Jodi-Ann Ward

Personal information
- Born: 1 September 1994 (age 31)
- Height: 1.78 m (5 ft 10 in)

Netball career
- Playing positions: GD, WD, GK
- Years: Club team / Apps
- 2019: Severn Stars
- 2020-2023: Collingwood Magpies
- 2024-present: Giants Netball
- Years: National team / Caps
- 2017-present: Jamaica

Medal record
Women's Netball
Representing Jamaica
Commonwealth Games
| Bronze medal – third place | 2018 Gold Coast | Netball |
| Silver medal – second place | 2022 Birmingham | Netball |
| Silver medal – second place | 2026 Glasgow | Netball |

= Jodi-Ann Ward =

Jamaican netball player (born 1994)

Jodi-Ann Ward (born 1 September 1994) is a Jamaican netball player who plays for Giants Netball in the Suncorp Super Netball league and the Jamaica national team since 2017.

==Club career==
Ward has played domestic netball in several countries.
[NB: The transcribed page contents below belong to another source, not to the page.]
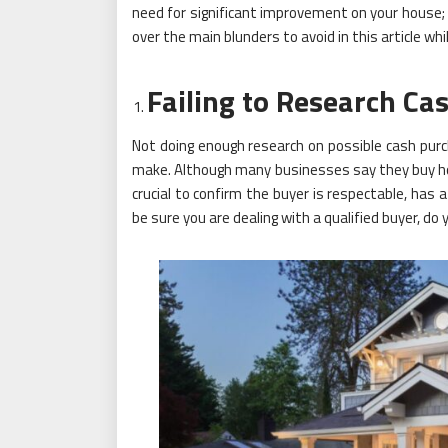
need for significant improvement on your house; ye
over the main blunders to avoid in this article whi
Failing to Research Ca
Not doing enough research on possible cash pu
make. Although many businesses say they buy house
crucial to confirm the buyer is respectable, has a
be sure you are dealing with a qualified buyer, d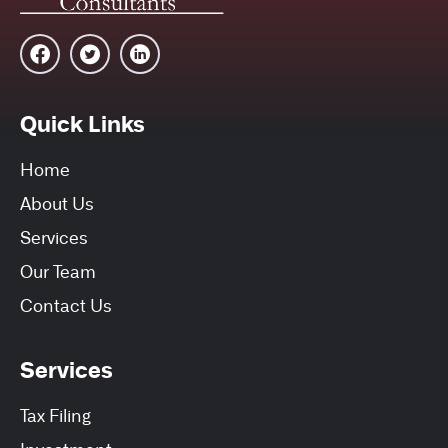
Quick Links
Home
About Us
Services
Our Team
Contact Us
Services
Tax Filing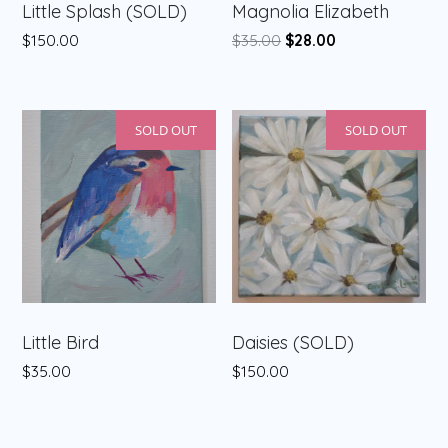
Little Splash (SOLD)
Magnolia Elizabeth
Original
Current
$
150.00
$
35.00
$
28.00
price
price
was:
is:
$35.00.
$28.00.
SOLD OUT
SOLD OUT
Little Bird
Daisies (SOLD)
$
35.00
$
150.00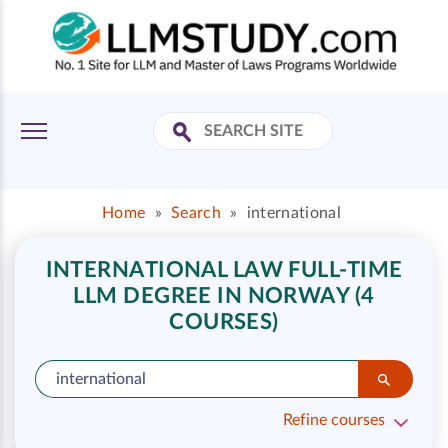
Home
»
Search
»
international
INTERNATIONAL LAW FULL-TIME
LLM DEGREE IN NORWAY (4
COURSES)
Refine courses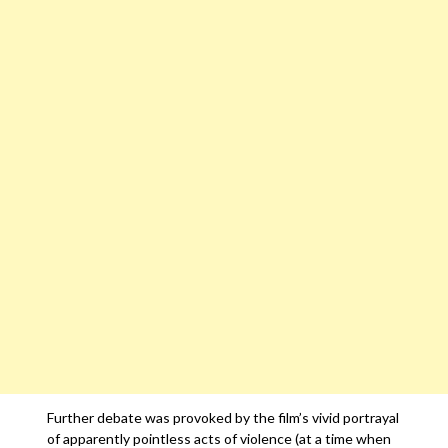
Further debate was provoked by the film’s vivid portrayal
of apparently pointless acts of violence (at a time when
Her career began in the Jamaican elite league for St. Catherine Racers in 2017, before she was signed by UK Netball Superleague club the Severn Stars ahead of the 2019 season. Ward played in England for one year before being signed by the Collingwood Magpies for the 2020 Australian season. In 2024 she signed for Giants netball.

== International career ==
Ward made her international debut in late 2017 against Barbados at the age of 22. She was also selected for the Jamaican netball team to take part at the 2018 Commonwealth Games. She was a key member of the Jamaican squad which stunned New Zealand in the bronze medal match as a part of the 2018 Commonwealth Games. Ward was also part of the squad that won their first ever silver medal at the Commonwealth Games in Birmingham 2022, losing to Australia in the final, after defeating New Zealand in the semis and beating Australia for the first time in a Commonwealth Games during the group stage.